When sailing in British waters, I've talked to blokes who sail single-handed and almost to a man, they mention that their wives don't like sailing with them. There seems to be a fair number of such wives, which long ago caused me to wonder why a woman who liked/loved a single handed sailor won't go sailing with him. After buying their home, the boat is probably the biggest financial drain in their lives, and the wives get no joy from the expenditure.

I came to the conclusion that such men are unaware of the fact that inexperienced people can feel distinctly nervious on a yacht when it begins to heel. If the bloke dismisses such a worry expressed by his wife as being trivial and unimportant because he's having a good time working the boat hard, his wife has a problem. Being inexperienced, she may be unsure of what needs to be done to stop the boat heeling, but even if she does know that letting the main sheet out a little will stop the boat heeling, she faces having an arguement.

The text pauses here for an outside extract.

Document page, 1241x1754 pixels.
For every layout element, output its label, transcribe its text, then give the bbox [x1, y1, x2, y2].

Few people like arguements, especially when in a situation that they feel they have no control over. So rather than put herself in a position of having to remain silent about her wimpish fears, the wife simply avoids the situation and declines to get on the boat.

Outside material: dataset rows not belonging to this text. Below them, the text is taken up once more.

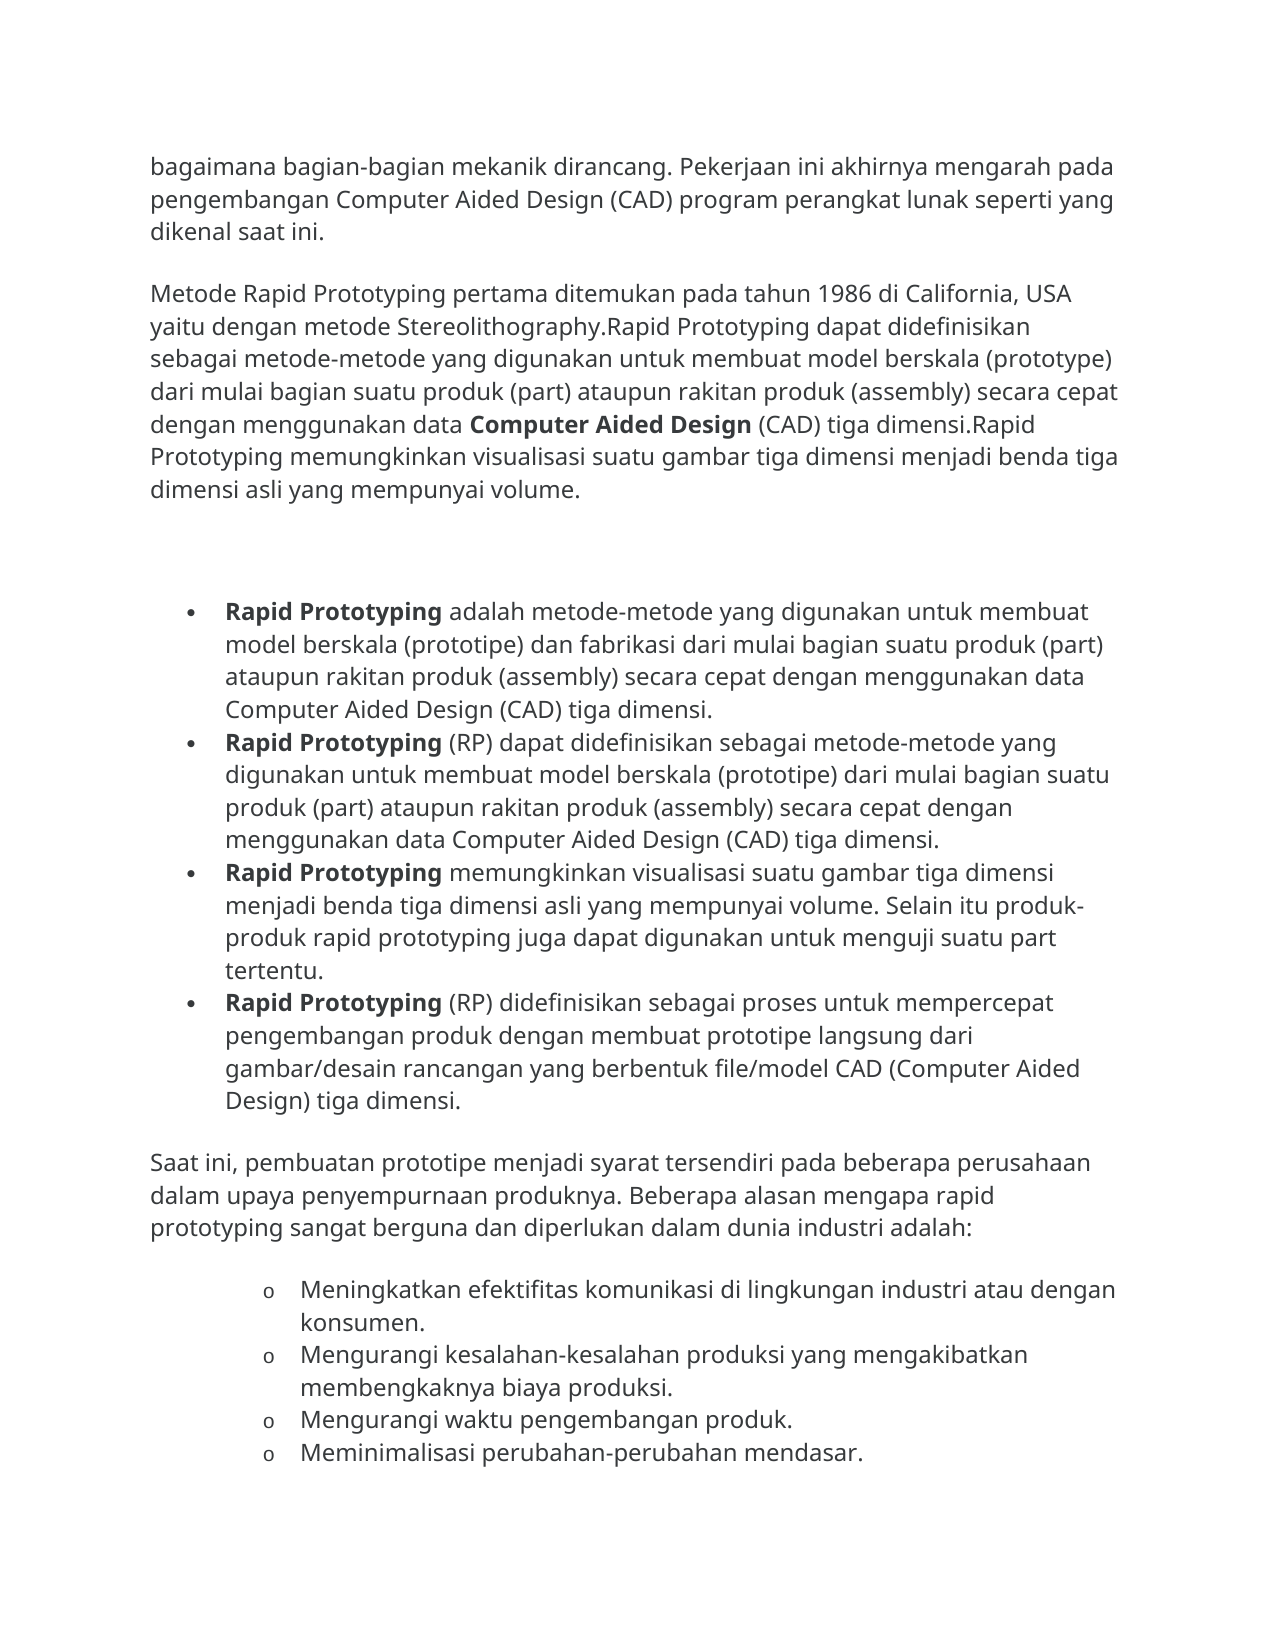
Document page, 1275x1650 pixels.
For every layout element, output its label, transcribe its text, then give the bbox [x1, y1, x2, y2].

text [150, 150, 1125, 248]
list Rapid Prototyping adalah metode-metode yang digunakan untuk membuat model berskala (prototipe) dan fabrikasi dari mulai bagian suatu produk (part) ataupun rakitan produk (assembly) secara cepat dengan menggunakan data Computer Aided Design (CAD) tiga dimensi. [187, 595, 1125, 725]
text Metode Rapid Prototyping pertama ditemukan pada tahun 1986 di California, USA yaitu dengan metode Stereolithography.Rapid Prototyping dapat didefinisikan sebagai metode-metode yang digunakan untuk membuat model berskala (prototype) dari mulai bagian suatu produk (part) ataupun rakitan produk (assembly) secara cepat dengan menggunakan data Computer Aided Design (CAD) tiga dimensi.Rapid Prototyping memungkinkan visualisasi suatu gambar tiga dimensi menjadi benda tiga dimensi asli yang mempunyai volume. [150, 277, 1125, 566]
list Meminimalisasi perubahan-perubahan mendasar. [262, 1436, 1125, 1468]
list Mengurangi kesalahan-kesalahan produksi yang mengakibatkan membengkaknya biaya produksi. [262, 1338, 1125, 1403]
list Rapid Prototyping (RP) didefinisikan sebagai proses untuk mempercepat pengembangan produk dengan membuat prototipe langsung dari gambar/desain rancangan yang berbentuk file/model CAD (Computer Aided Design) tiga dimensi. [187, 986, 1125, 1117]
list Rapid Prototyping (RP) dapat didefinisikan sebagai metode-metode yang digunakan untuk membuat model berskala (prototipe) dari mulai bagian suatu produk (part) ataupun rakitan produk (assembly) secara cepat dengan menggunakan data Computer Aided Design (CAD) tiga dimensi. [187, 725, 1125, 856]
list Mengurangi waktu pengembangan produk. [262, 1403, 1125, 1436]
list Meningkatkan efektifitas komunikasi di lingkungan industri atau dengan konsumen. [262, 1273, 1125, 1338]
list Rapid Prototyping memungkinkan visualisasi suatu gambar tiga dimensi menjadi benda tiga dimensi asli yang mempunyai volume. Selain itu produk-produk rapid prototyping juga dapat digunakan untuk menguji suatu part tertentu. [187, 856, 1125, 986]
text Saat ini, pembuatan prototipe menjadi syarat tersendiri pada beberapa perusahaan dalam upaya penyempurnaan produknya. Beberapa alasan mengapa rapid prototyping sangat berguna dan diperlukan dalam dunia industri adalah: [150, 1146, 1125, 1244]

One reason my wife was always happy to go sailing with me was that she knew if she felt uncomfortable about the way the boat was behaving, she only had to mention it, knowing that I'd do my best to eliminate the problem. She didn't like the boat to heel too much, and felt free to complain if it did do so by more than about 15 degrees.

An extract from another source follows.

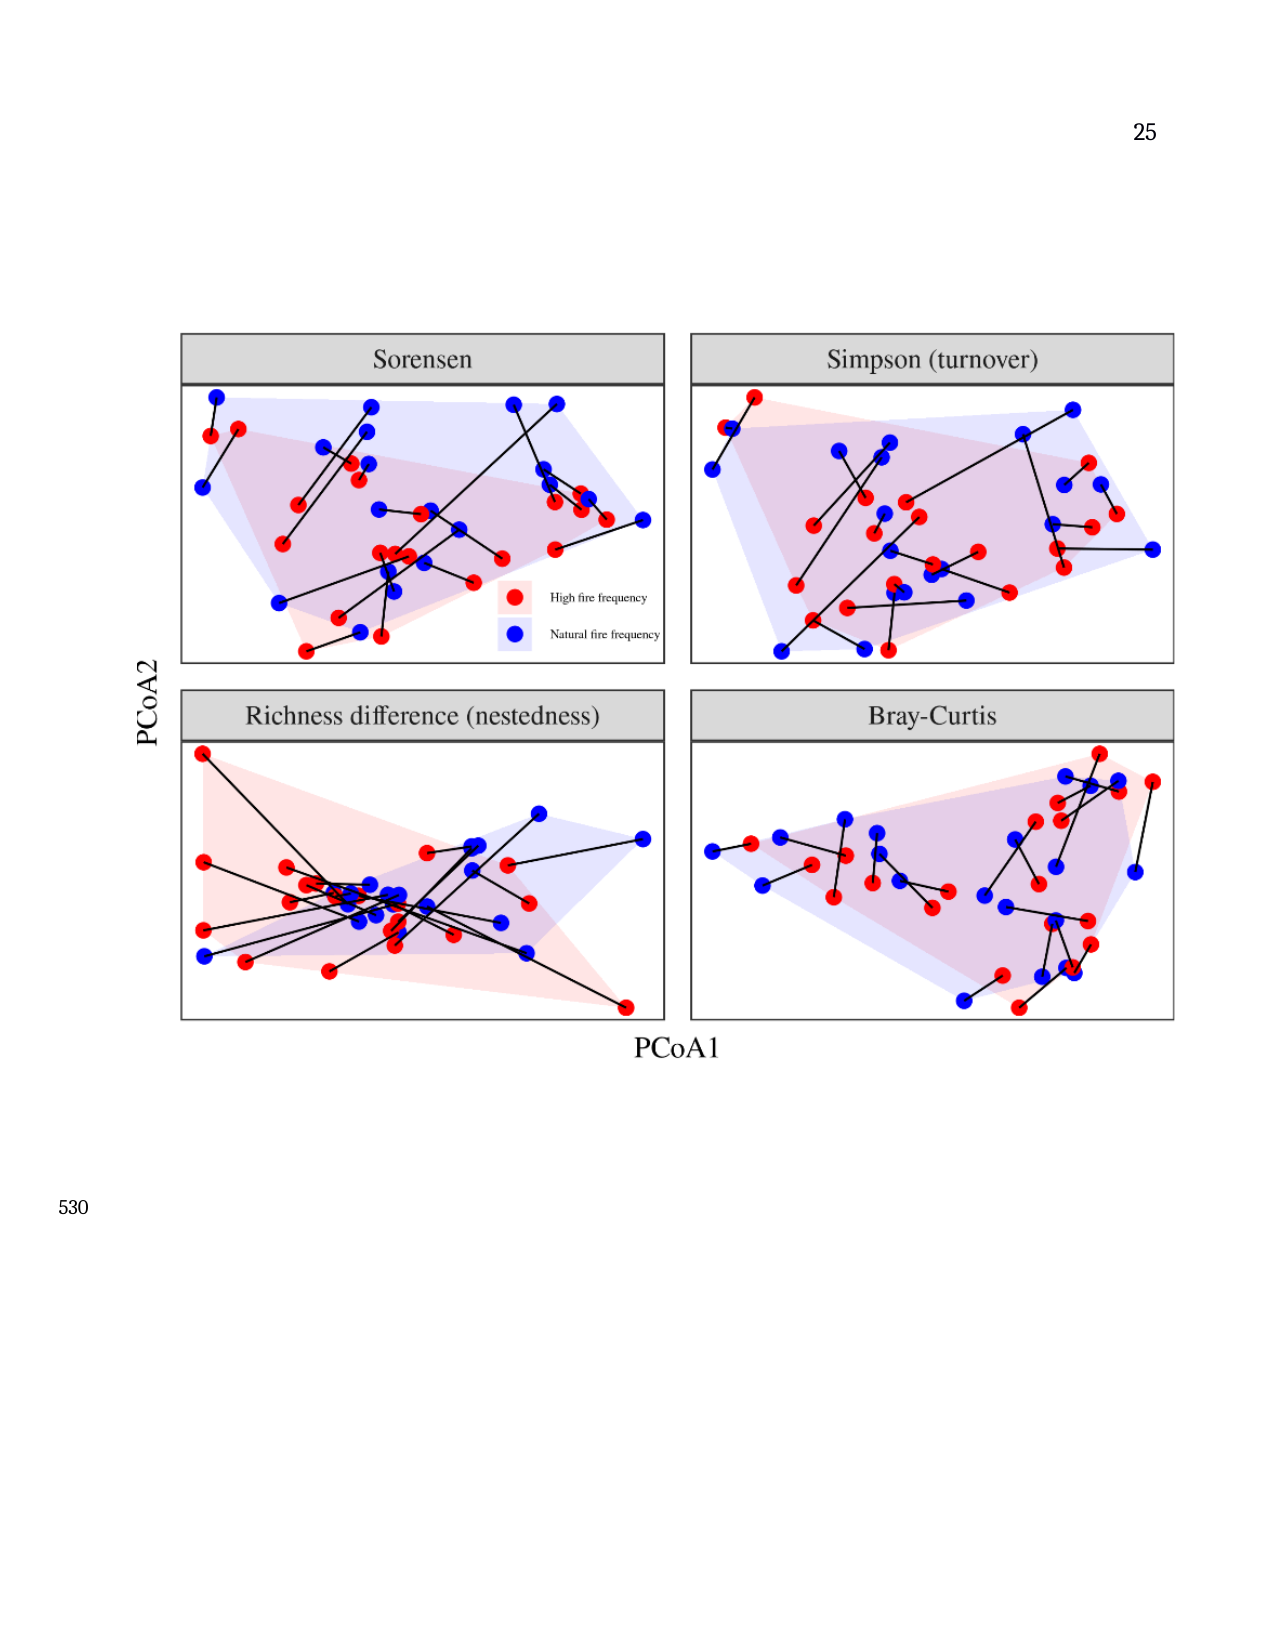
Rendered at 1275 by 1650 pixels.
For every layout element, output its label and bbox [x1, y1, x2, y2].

You mention that 'two old buffers' seem to have no problems with sailing together. I suggest that they are comfortable doing so because they have an agreed degree of heel and tolerance for beating into the wind etc. In my case, I knew that it was best to plan on a course that didn't involve too much tacking, where 'too much' was a bit more than one every fifteen minutes or so. Short tacking along a curved channel is tiring for the person working the genoa sheets, and having somebody lean forwards from the steering stick to help her is an unpleasant reminder for a woman that she is not as strong as a man. Using the engine eliminates the topic of equality.

I've claimed elsewhere that I like to think that I'm a good skipper, and as such allow for working the boat in a manner that the weakest crew member feels safe and has an enjoyable passage. If the weather is such that the weakest person won't be entirely happy, then the boat stays in the harbour whilst things of interest on the land are sought out.

Colin.
Its better to be in here, wishing you are out there, than be out there and wishing you were in here.

But it's a good idea to have practised short tacking, against the day you are navigating a narrow channel against the current with an inoperative engine.